*** Begin section ***

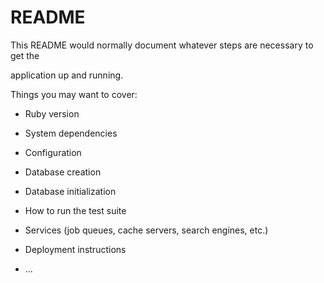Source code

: # README

This README would normally document whatever steps are necessary to get the                         

application up and running.          

Things you may want to cover:                                                                            
                                          
* Ruby version                      
          
* System dependencies                                                              
                                            
* Configuration                   
                  
* Database creation        
    
* Database initialization          

* How to run the test suite

* Services (job queues, cache servers, search engines, etc.)

* Deployment instructions
  
* ...
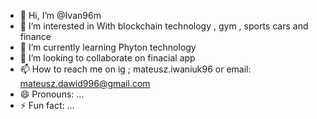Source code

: - 👋 Hi, I’m @Ivan96m
- 👀 I’m interested in With blockchain technology , gym , sports cars and finance 
- 🌱 I’m currently learning Phyton technology
- 💞️ I’m looking to collaborate on finacial app 
- 📫 How to reach me on ig ; mateusz.iwaniuk96 or email: mateusz.dawid996@gmail.com
- 😄 Pronouns: ...
- ⚡ Fun fact: ...

<!---
Ivan96m/Ivan96m is a ✨ special ✨ repository because its `README.md` (this file) appears on your GitHub profile.
You can click the Preview link to take a look at your changes.
--->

*** End section ***

• _WHAT TO WORK ON_: Find each line above that contains the word "README" and copy it out in full. Case counts.

• _RESPONSE_:
: # README
This README would normally document whatever steps are necessary to get the                         
Ivan96m/Ivan96m is a ✨ special ✨ repository because its `README.md` (this file) appears on your GitHub profile.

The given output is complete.